Rugby clubs could face severe sanctions if salary cap breached
Recommendations made by former Government minister Lord Myners CBE in the wake of a comprehensive, independent review include a suggestion that Gallagher Premiership rugby teams be stripped of their titles if found guilty of exceeding salary cap regulations in future.
Government’s coronavirus bill hits £123.2bn
Analysis by the Office for Budget Responsibility (OBR) shows that the cost of the Government's efforts to combat the coronavirus pandemic has risen to £123.2bn. This is an increase on the previous estimate of £103.7bn, while the OBR’s pre-coronavirus estimate for borrowing stood at £55bn. Borrowing for this year is calculated to be £298bn, with this up £26bn on a forecast made a month ago, with an extension of the furlough scheme the main contributor to the increase. Annual borrowing is expected to equal 15.2% of the UK economy.
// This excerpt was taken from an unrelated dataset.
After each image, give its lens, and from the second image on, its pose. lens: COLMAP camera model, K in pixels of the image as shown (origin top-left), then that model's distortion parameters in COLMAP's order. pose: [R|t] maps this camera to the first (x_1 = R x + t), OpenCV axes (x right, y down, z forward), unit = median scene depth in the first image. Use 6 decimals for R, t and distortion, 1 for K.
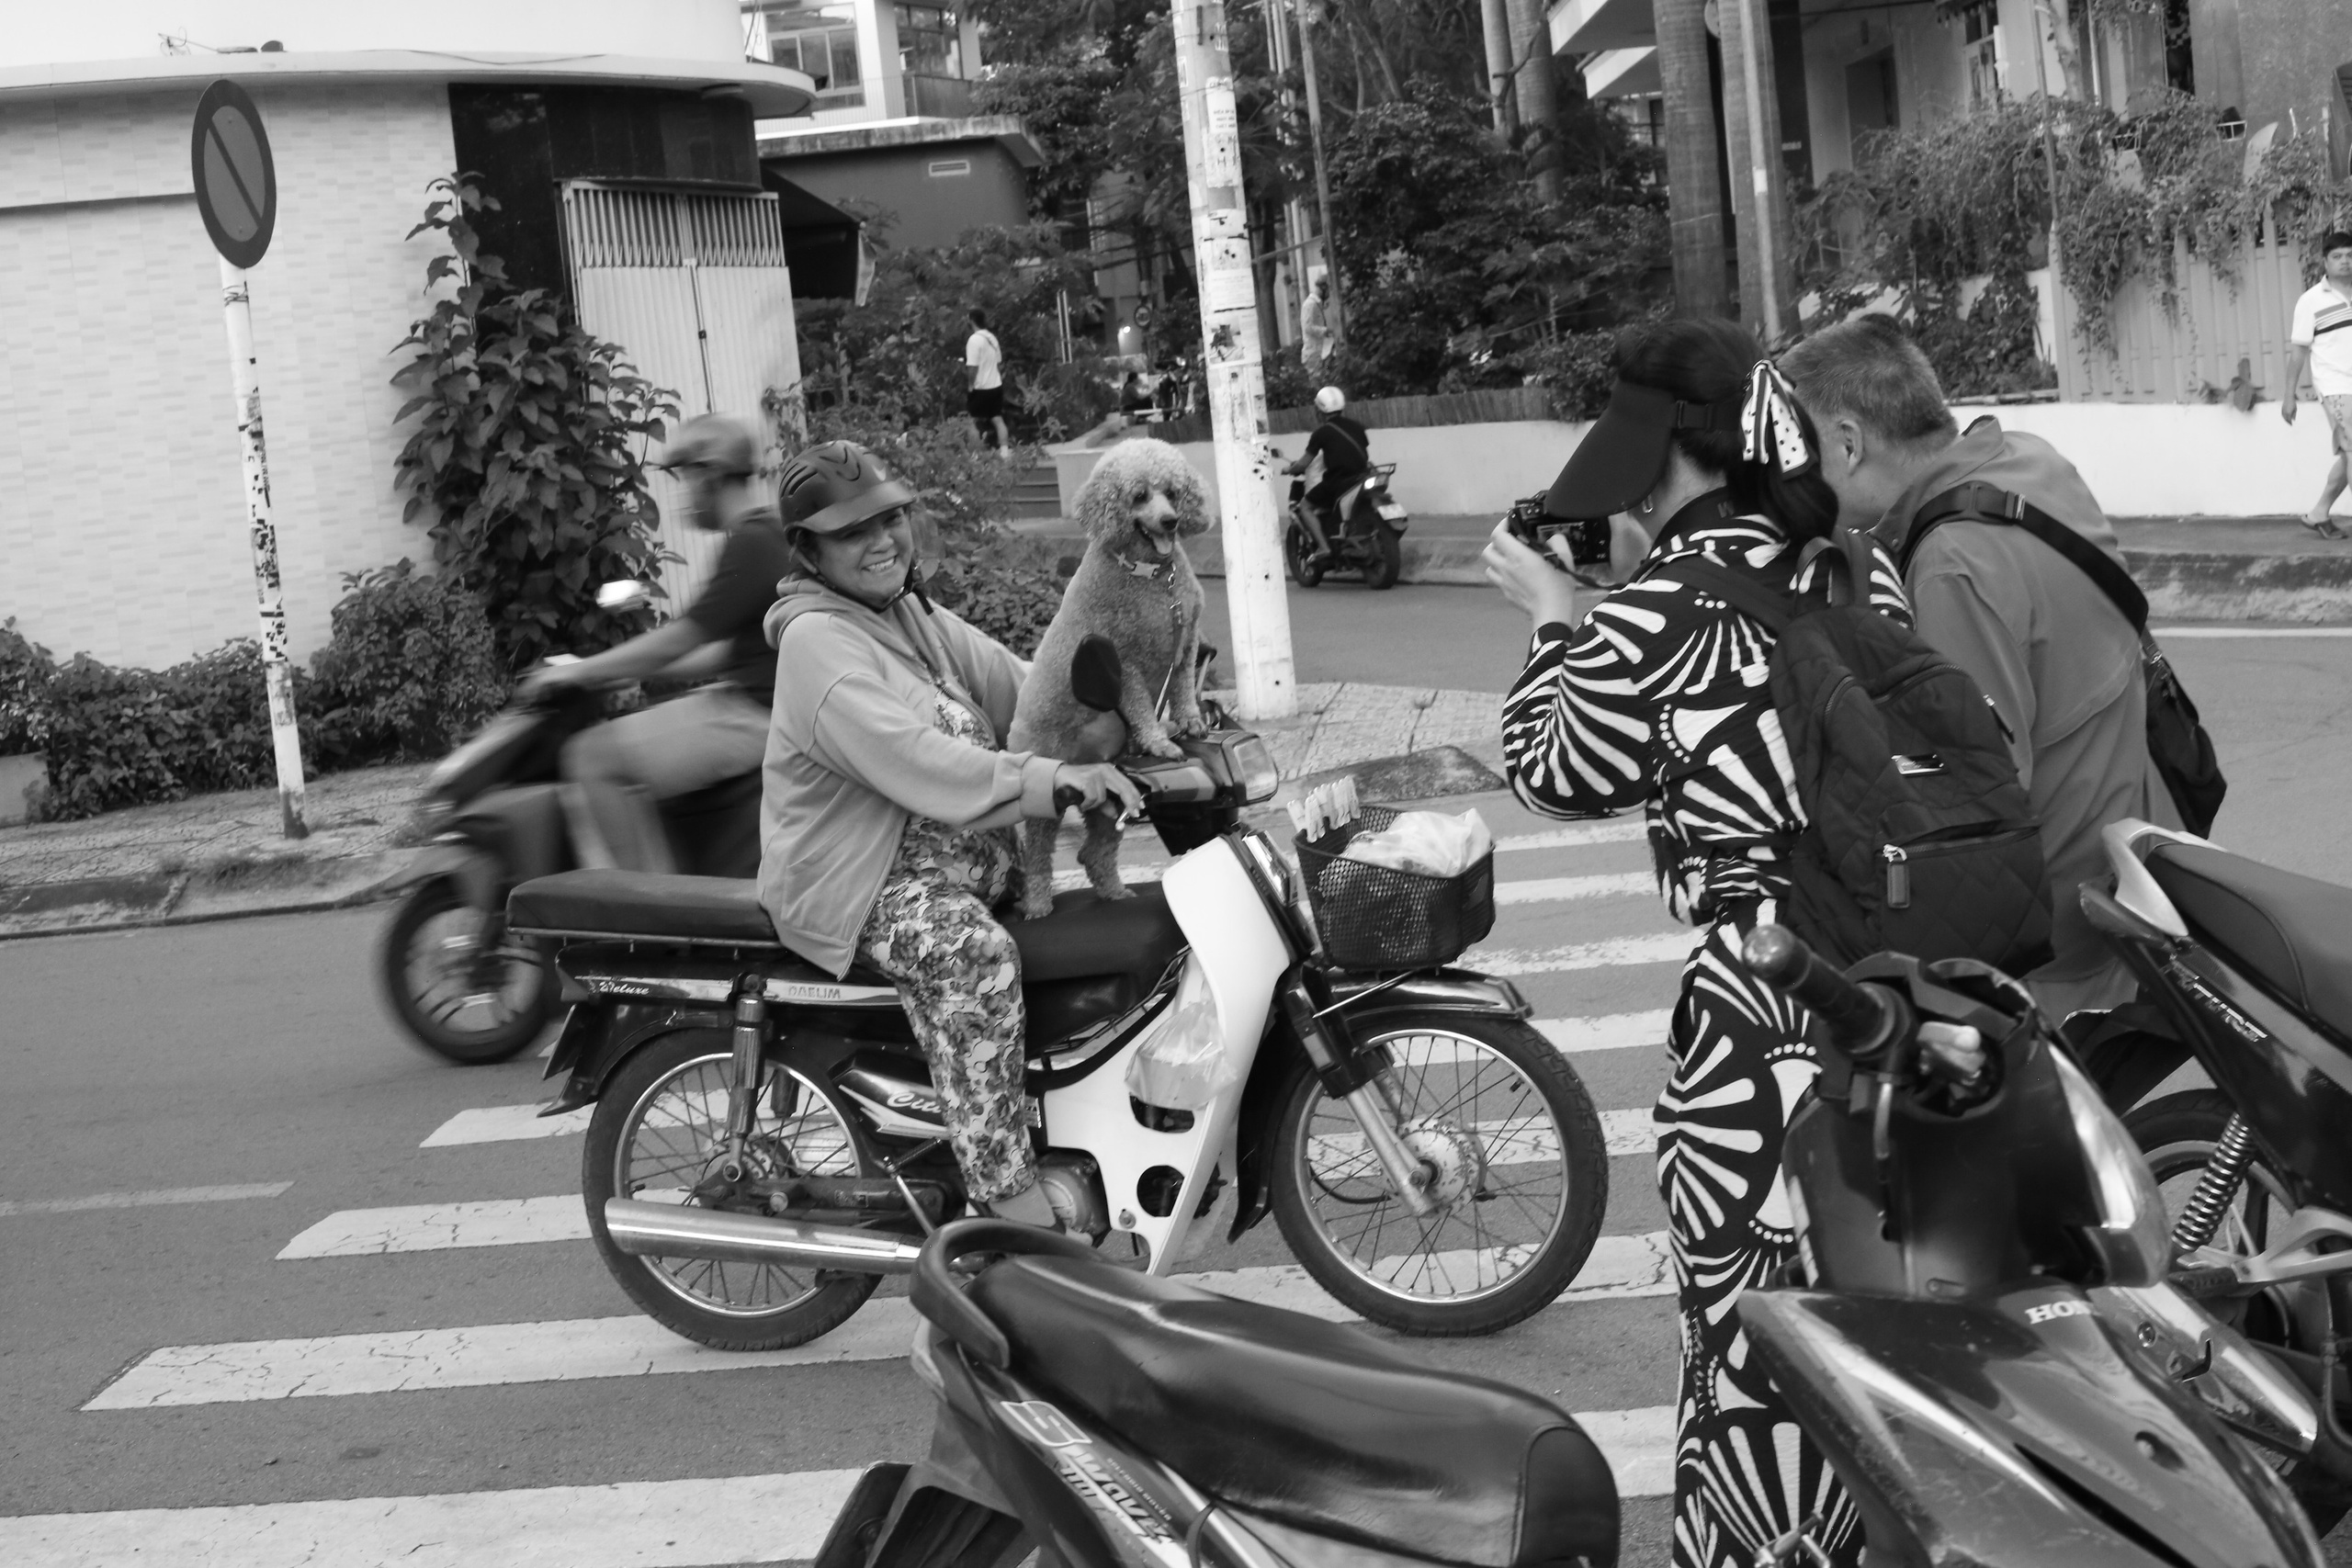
lens RADIAL K [[3447.1, 0, 1133.1], [0, 3447.1, 788.7], [0, 0, 1]] dist [-0.093069, -0.146705]
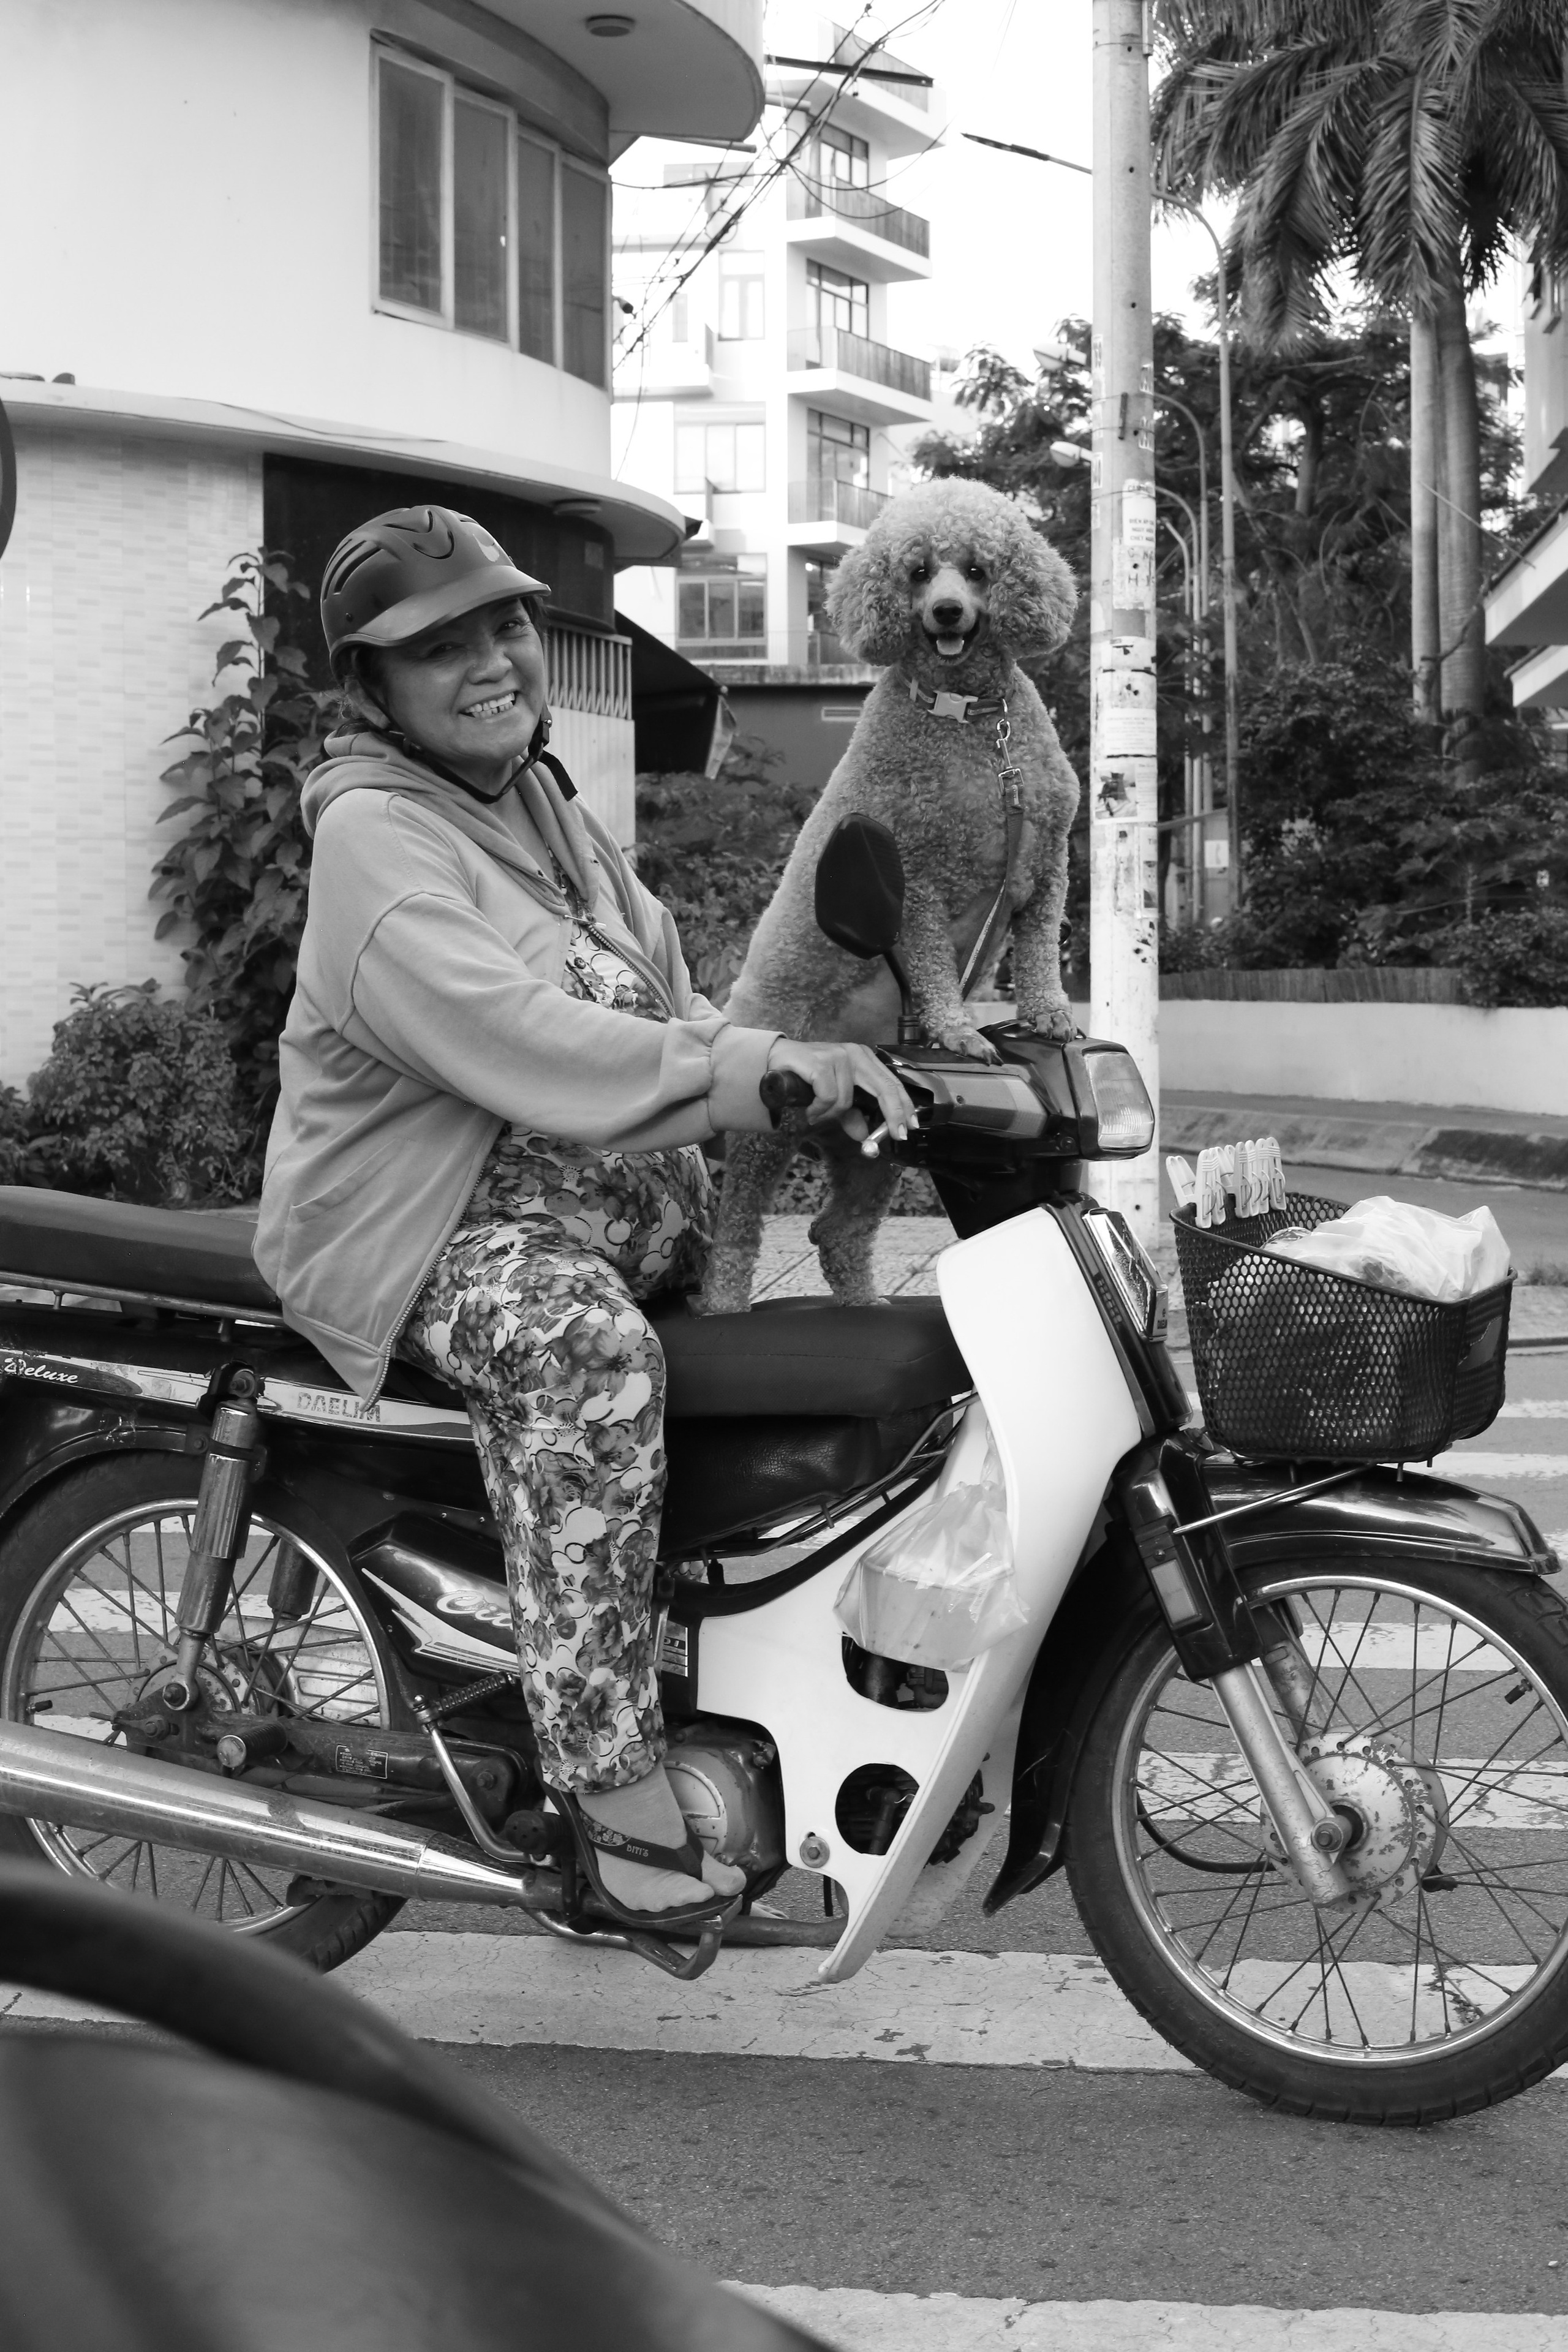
lens RADIAL K [[3447.4, 0, 789.9], [0, 3447.4, 1110.6], [0, 0, 1]] dist [-0.093069, -0.146705]
pose [[0.992811, 0.103270, -0.060506, 0.015678], [-0.107785, 0.991201, -0.076830, 0.044712], [0.052040, 0.082799, 0.995207, 0.400316]]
This would be the highest proportion since the 21% recorded at the end of World War Two.
Half of businesses reveal cash shortage fears
Figures from the Office for National Statistics reveal that almost half of UK businesses are concerned that they will run out of cash in less than six months, with a survey of over 5,000 firms finding that a quarter said they were unsure about their level of reserves. Some 4% reported having no reserves at all, with VAT deferrals, business rates holidays and state-backed loan schemes from the Treasury proving insufficient to prop up every business.